Question about Interpretation of CROP unit throughput metric

While profiling my application, I have found that using output image pixel format of RGBA 32bit floating point really slows down the performance about 4 times, compared to using 16bit floating point.(I know it is a terrible idea to use 32bit floating point as output image for usual graphics application, but it’s another story)
Strangely, every units throughputs(not only unit throughputs, but as L2 bandwidth things) are shown to be really underutilized in fp32 case, at least according to Nsight graphics GPU profiling.

Now, I am suspecting that CROP contains separated fp16 unit and fp32 unit, which leads to poor performance when using 32bit blending.(or at least CROP color compression unit things…) However, CROP also shows poor unit utilization in Nsight graphics.

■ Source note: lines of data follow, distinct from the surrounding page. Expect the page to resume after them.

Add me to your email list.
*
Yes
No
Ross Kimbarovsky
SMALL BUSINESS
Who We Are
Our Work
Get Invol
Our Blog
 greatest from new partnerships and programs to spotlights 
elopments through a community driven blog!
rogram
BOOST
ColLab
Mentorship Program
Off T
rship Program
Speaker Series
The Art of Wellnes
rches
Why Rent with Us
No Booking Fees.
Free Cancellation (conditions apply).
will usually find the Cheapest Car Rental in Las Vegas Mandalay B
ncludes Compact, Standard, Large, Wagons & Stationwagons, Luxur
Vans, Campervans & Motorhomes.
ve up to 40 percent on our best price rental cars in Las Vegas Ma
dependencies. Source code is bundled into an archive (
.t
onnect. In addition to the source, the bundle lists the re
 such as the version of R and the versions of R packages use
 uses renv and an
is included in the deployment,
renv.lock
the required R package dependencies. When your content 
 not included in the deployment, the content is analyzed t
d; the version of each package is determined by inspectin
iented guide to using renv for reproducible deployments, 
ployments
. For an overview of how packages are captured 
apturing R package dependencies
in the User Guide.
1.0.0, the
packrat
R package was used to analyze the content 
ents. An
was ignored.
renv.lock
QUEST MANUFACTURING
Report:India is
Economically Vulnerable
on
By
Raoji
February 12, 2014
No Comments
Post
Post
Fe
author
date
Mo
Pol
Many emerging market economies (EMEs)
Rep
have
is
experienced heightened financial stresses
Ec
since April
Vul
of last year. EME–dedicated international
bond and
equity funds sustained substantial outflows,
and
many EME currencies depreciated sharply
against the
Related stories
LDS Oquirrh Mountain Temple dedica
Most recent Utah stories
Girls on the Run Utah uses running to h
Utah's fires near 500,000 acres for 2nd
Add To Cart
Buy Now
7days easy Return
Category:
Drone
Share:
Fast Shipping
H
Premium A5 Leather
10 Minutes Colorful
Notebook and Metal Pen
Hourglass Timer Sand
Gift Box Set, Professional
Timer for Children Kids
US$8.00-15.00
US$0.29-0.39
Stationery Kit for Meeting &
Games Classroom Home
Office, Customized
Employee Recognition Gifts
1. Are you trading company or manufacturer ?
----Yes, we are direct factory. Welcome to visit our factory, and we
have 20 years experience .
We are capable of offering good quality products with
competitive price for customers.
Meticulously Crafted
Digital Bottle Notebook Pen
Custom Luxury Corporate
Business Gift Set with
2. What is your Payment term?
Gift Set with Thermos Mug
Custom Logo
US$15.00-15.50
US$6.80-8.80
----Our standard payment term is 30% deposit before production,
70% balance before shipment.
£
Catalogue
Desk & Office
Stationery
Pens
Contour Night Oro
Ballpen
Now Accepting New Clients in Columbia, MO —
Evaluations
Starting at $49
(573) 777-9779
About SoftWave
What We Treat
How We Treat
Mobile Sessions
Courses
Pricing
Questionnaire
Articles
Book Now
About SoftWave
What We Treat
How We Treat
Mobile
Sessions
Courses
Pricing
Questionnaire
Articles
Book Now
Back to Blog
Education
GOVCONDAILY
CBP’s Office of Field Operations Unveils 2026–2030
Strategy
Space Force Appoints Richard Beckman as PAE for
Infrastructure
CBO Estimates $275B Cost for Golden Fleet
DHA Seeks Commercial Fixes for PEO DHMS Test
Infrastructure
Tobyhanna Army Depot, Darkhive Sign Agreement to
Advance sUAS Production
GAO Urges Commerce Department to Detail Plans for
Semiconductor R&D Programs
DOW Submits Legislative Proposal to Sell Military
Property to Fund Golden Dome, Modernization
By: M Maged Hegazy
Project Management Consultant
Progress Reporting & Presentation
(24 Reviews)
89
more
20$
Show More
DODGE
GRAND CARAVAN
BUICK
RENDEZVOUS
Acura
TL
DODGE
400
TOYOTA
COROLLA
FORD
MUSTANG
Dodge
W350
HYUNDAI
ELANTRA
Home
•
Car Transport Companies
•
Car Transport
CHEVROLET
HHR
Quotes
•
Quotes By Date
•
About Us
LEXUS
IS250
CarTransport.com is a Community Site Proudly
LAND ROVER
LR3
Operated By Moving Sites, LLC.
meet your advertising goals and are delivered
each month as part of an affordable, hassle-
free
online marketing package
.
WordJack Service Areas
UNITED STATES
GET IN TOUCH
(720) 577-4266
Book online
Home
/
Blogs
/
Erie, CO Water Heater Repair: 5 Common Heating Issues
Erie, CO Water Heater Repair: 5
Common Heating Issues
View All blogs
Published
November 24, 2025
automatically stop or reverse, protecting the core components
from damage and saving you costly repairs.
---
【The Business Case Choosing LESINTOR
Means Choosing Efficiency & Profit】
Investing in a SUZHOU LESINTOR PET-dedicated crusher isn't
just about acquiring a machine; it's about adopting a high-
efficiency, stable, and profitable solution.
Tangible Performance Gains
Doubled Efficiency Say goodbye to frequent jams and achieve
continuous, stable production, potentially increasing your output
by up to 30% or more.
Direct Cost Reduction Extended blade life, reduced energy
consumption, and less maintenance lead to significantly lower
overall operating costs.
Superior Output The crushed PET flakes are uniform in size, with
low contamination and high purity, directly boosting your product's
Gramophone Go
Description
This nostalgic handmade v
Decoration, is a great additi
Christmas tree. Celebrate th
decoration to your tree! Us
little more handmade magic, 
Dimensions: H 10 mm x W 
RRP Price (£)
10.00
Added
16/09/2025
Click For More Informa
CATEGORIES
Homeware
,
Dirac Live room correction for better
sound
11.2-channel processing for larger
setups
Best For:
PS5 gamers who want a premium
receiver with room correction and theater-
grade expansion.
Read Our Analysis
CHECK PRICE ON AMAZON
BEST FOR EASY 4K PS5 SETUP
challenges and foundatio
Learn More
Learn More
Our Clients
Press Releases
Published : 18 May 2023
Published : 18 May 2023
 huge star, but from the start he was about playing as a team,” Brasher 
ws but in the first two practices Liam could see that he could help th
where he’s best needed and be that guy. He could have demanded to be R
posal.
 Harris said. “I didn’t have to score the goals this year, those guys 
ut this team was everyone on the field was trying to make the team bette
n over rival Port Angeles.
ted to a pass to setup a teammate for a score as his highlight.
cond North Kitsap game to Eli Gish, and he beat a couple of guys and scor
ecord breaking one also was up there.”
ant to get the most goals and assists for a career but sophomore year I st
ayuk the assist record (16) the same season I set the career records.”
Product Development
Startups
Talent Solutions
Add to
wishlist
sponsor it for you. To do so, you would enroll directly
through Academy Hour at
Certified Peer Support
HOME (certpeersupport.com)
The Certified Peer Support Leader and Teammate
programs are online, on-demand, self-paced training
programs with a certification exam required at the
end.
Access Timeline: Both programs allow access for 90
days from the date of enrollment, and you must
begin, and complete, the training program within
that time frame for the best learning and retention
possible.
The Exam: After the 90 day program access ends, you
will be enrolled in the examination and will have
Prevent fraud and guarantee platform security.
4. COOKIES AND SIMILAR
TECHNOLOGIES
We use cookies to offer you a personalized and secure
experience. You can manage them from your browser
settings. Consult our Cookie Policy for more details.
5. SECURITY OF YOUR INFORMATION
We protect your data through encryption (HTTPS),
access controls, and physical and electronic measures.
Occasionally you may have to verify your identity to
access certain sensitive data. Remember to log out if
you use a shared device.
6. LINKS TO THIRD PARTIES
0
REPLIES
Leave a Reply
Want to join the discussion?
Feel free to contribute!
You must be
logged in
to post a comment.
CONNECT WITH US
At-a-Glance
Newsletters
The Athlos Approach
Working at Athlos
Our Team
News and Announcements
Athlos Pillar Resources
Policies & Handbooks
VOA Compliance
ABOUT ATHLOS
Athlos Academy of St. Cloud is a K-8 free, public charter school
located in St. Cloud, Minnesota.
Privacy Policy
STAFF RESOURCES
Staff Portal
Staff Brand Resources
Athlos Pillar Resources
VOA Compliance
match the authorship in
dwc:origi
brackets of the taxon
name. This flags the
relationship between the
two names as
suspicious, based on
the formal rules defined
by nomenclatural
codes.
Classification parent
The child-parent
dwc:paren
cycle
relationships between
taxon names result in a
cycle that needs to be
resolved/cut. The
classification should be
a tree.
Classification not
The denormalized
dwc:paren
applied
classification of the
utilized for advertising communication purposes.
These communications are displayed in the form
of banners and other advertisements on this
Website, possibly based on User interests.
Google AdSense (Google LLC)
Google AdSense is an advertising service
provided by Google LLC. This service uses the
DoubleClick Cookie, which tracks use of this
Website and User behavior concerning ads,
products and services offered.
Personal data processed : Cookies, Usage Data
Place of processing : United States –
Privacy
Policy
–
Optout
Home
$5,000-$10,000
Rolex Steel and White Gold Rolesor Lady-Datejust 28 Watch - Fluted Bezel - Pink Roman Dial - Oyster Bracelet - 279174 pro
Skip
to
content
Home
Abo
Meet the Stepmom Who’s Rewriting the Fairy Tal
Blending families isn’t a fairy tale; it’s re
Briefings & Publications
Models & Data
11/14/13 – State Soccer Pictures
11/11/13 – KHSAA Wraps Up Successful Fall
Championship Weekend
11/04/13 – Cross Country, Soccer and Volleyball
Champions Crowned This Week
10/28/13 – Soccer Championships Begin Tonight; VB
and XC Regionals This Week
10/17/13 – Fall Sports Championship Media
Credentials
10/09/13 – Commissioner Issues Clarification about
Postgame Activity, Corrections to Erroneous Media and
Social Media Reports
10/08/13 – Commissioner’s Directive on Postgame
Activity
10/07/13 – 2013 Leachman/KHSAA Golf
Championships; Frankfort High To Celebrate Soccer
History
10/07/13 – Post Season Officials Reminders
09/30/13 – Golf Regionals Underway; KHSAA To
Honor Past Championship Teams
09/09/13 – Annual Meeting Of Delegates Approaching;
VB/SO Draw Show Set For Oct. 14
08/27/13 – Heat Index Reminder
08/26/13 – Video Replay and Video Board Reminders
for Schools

Now, this is a main question. How should I interpret the number given by unit throughput? Is Nsight graphics are giving some misleading number about unit throughput and CROP fp32 operation is actual bound? Or should I look for other reasons to explain this result?

Best regards,

Hi jasonkim2,

It’s hard to say based on your description. What’s your environment (Nsight Graphics version, GPU, Driver, OS, etc.) I am not sure which activity of Nsight Graphics you are using. If you are using GPUTrace Activity, maybe you can check the online doc.